HALO - Case Study


Our relationship with 343 Industries began in 2011, when the team first approached us to create animated backstories for the release of Halo: Combat Evolved Anniversary. Since this first collaboration, we've established a trusting and collaborative relationship across nearly twenty individual projects in the epic
Halo canon.

The content has ranged from DVD box art, to in-game cinematics, to a feature-length film, and more. The scope of work we've been entrusted with over the years has provided us a unique opportunity to find our stylistic place within this storied universe. This case study will explore the evolution of our Halo work to date, highlighting some of the accomplishments we're most proud of, and the challenges and successes along the way.



Halo: Combat Evolved Anniversary was released on the ten-year anniversary of the original title, and came with an array of special features and enhancements. We were brought on to animate backstory snippets, unlocked by accessing Terminals within the game, that had previously been text-only.

Creating these backstories proved to be a challenging artistic endeavour - we had to develop a visual style that felt like it belonged within this established universe, without competing with gameplay visuals or being photo-real. We ended up with animations that felt like concept art brought to life, which resonated with gamers and felt contextually appropriate to this kind of storytelling. 


To date, we have created Terminal backstory animations for Halo: CEA, Halo 4, and the re-master of Halo 2 (released as part of The Master Chief Collection), and the audience reception has been overwhelmingly positive: fans have independently compiled and shared the content online to the tune of over 5 million views on YouTube alone. 



Like the Terminal animations, much of our storytelling within the Halo universe has involved conceptualizing or reimagining fantastical ancient worlds that haven’t been seen before. Notably, our 65-minute feature, Halo: The Fall of Reach, which tells the origin story of John-117 (aka Master Chief), required a great deal of this kind of thoughtful interpretation.

With a timeline of six months from start to finish, our team was tasked with adapting the original Fall of Reach novel (a prequel to Halo: Combat Evolved) including script writing, character design, 3D environment builds, sound design, and everything in between. The film was originally intended to be a free giveaway, but became a standalone piece of content, streaming on Netflix and sold on Blu-Ray.



For this project in particular, we had to be just as innovative with our workflow as our creative. For instance, in our early stages of development, we planned to paint unique lighting into each shot - but due to our compressed timeline, we came up with another idea to ensure we could still achieve our desired look and feel: the comp team did the majority of the show’s lighting using normal passes. Working with diffuse, ambient occlusion, depth and normal passes from Maya, compositors set the tone of each shot using light, shade
and depth. 

Beginning with a slap comp consisting of diffuse layers, compositors used Stefan Minning’s Normality plugin (for After Effects) along with the normals pass to create a number of different lighting layers, depending on the shot.

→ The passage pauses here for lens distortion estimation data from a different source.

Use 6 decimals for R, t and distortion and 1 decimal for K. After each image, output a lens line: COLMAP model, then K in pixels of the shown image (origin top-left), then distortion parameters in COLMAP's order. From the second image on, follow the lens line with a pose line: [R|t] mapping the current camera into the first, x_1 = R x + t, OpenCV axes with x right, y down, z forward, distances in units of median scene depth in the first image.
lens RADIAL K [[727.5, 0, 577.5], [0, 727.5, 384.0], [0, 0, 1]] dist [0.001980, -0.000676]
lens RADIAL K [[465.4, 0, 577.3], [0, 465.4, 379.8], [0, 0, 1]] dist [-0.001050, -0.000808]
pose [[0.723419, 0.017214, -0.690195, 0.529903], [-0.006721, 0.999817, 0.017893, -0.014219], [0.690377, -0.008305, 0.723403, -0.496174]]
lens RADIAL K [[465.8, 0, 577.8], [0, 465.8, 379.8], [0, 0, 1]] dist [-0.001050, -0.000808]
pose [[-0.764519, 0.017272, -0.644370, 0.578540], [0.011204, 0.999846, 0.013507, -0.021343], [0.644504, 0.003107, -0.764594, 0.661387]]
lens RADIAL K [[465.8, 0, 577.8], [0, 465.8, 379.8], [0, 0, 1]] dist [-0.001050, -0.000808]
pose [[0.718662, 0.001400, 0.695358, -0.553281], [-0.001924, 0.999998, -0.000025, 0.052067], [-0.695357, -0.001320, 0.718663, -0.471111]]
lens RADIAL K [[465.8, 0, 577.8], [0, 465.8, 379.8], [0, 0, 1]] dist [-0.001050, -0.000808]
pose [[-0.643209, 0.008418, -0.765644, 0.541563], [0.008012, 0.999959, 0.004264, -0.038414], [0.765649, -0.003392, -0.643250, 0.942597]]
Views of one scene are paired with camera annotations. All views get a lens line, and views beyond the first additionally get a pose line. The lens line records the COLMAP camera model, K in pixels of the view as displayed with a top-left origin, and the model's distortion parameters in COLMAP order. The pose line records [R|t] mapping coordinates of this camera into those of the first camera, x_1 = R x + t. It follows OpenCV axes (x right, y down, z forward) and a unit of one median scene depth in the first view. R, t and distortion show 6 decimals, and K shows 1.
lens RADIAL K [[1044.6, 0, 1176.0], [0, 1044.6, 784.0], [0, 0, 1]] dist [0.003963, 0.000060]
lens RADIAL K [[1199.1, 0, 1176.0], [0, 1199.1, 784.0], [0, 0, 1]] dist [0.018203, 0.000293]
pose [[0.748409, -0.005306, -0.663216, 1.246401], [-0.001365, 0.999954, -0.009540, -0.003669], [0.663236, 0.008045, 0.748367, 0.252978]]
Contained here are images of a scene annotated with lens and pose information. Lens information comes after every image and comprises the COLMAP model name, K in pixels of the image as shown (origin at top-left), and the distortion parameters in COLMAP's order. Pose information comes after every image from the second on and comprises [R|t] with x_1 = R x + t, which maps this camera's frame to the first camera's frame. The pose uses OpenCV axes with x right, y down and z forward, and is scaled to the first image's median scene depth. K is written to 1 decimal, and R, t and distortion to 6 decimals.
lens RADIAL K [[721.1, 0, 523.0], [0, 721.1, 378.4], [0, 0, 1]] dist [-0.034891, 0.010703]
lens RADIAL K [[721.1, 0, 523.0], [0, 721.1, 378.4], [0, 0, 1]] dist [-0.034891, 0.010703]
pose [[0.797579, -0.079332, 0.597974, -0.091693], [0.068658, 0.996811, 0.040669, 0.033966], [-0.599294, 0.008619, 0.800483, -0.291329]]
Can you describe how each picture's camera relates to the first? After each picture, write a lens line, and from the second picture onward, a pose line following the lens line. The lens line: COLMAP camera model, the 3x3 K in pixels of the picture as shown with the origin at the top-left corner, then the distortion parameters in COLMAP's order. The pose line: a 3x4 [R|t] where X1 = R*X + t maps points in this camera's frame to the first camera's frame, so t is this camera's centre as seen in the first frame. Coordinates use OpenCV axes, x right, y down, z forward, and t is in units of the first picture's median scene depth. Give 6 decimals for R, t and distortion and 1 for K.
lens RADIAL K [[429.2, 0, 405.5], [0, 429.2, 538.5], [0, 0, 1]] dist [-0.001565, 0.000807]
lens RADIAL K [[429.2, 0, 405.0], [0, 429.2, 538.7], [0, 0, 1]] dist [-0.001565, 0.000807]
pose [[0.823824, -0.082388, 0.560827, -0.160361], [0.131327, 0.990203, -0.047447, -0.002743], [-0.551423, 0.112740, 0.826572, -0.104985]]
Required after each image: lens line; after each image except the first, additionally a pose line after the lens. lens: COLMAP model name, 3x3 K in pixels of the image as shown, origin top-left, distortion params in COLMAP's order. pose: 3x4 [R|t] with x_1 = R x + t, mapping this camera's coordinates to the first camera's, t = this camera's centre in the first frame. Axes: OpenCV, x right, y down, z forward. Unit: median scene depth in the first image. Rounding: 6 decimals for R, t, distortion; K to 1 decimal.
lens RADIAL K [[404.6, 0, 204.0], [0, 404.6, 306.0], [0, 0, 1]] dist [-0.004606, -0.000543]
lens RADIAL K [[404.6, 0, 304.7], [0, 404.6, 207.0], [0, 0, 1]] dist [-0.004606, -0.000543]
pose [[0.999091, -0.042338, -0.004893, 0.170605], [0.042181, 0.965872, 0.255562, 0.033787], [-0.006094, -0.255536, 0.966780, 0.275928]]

These passes were then layered on top of the diffuse pass, mimicking the lighting conditions of the background environment. Once lighting was established, the characters and background were colour corrected based on the concept art to maintain consistency across multiple shots. Final touches such as depth of field, motion blur and any camera effects were then added before rendering and sending to the editor to cut into the show.



We feel an immense sense of accountability to do justice to the storied Halo universe with each piece of content we create, which has involved a great deal of careful research and thoughtful design on our part. Halo fans are, to say the least, very knowledgeable, having developed an exhaustive online encyclopedia (Halopedia) and countless fan sites that delve into every aspect of the universe. Given this level of hardcore fandom, and the fact that we ourselves are Halo fans, we have worked diligently with 343 over all our projects to ensure we are telling enriching stories that don’t interfere or conflict with existing content.


Ultimately, our work is about helping people tell their stories in a more in-depth way, across many different mediums. From in-game cinematics to original artwork to a feature film, the team has been steadfast in our commitment to protecting the integrity of the Halo property. 

This would not have been possible if we had not been working alongside such a talented and capable team at 343. We have an established, long-standing partnership with these awesome people, who work tirelessly to make Halo more than just a game, but a mythology that its players can actively engage with even when away from their games console.